# Perfuming before sleep :P



## babybowrain (Aug 24, 2010)

Has anyone tried putting on a lot of perfume before going to bed to avoid having nightmares? I read that smelling something good while asleep can cause better sleep, so I came up with this solution. I find that wearing a perfume is similar to going into a sugar/junk food coma for me, you know, not a real coma, but a nice mildly relaxed feeling.


----------



## Dyna (May 13, 2010)

Try putting a drop of lavender oil on your pillow at night instead. I find that very relaxing as I am going to sleep.


----------



## septimus (Jun 1, 2010)

I actually sprayed dat shit up last night. Hollister perfume.... mmmm.... I had a freakishly fast-paced, disorganized, but somewhat positive dream.

I think the chemicals are still whacked up there.


----------



## babybowrain (Aug 24, 2010)

Bear said:


> I actually sprayed dat shit up last night. Hollister perfume.... mmmm.... I had a freakishly fast-paced, disorganized, but somewhat positive dream.
> 
> I think the chemicals are still whacked up there.


oh so I helped you out


----------



## DiscoStick (Dec 13, 2009)

I used to suffer from bad nightmares when I was little.

I used to imagine that each nightmare was written on red paper and each dream on white paper. And before I'd go to sleep, I'd imaginary press the button on the roof which sucked away all of the red pieces of paper and took them to the sun to be burned. Then I'd breathe the white paper when I slept.

It worked.

Not sure if it would work on an adult though, but you could try it I guess.

Oh and you can gain control of your dreams in sleep and your surroundings by spinning around and blurring everything. Or I can anyway.


----------



## babybowrain (Aug 24, 2010)

DiscoStick said:


> I used to suffer from bad nightmares when I was little.
> 
> I used to imagine that each nightmare was written on red paper and each dream on white paper.
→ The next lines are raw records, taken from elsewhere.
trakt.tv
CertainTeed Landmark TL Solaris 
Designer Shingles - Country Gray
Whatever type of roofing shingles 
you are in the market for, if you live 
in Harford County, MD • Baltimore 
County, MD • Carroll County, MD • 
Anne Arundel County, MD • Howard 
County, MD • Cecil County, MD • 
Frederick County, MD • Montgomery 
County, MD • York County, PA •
And before I'd go to sleep, I'd imaginary press the button on the roof which sucked away all of the red pieces of paper and took them to the sun to be burned. Then I'd breathe the white paper when I slept.
> 
> ...


I've never tried that







the method I heard for gaining control of your dreams is to be aware of whether you're dreaming or not while youre not, like say "am I dreaming all the time", and then in the dream you will do the same and suddenly realize it's a dream.


----------



## DiscoStick (Dec 13, 2009)

babybowrain said:


> I've never tried that
> 
> 
> 
> ...


The best way to tell if you're dreaming is to count your fingers-you can't count objects to ten in your sleep. Anyway, even when you know it's a dream, you still can't know how to take control of it simply by that knowledge, which is when the spinning thing becomes useful


----------



## pancake (Nov 26, 2009)

Strong/unfamiliar smells tend to mean you'll sleep lighter. 
I like freshly laundered sheets and an open window for ultimate coziness


----------



## babybowrain (Aug 24, 2010)

pancake said:


> Strong/unfamiliar smells tend to mean you'll sleep lighter.
> I like freshly laundered sheets and an open window for ultimate coziness


I'm thinking of buying one of those glade plugins hmmm...


----------



## sonnl (Apr 15, 2009)

I put dog shit on my pillow case because it makes me feel happy!!!!!!!!!!!!!!!!


----------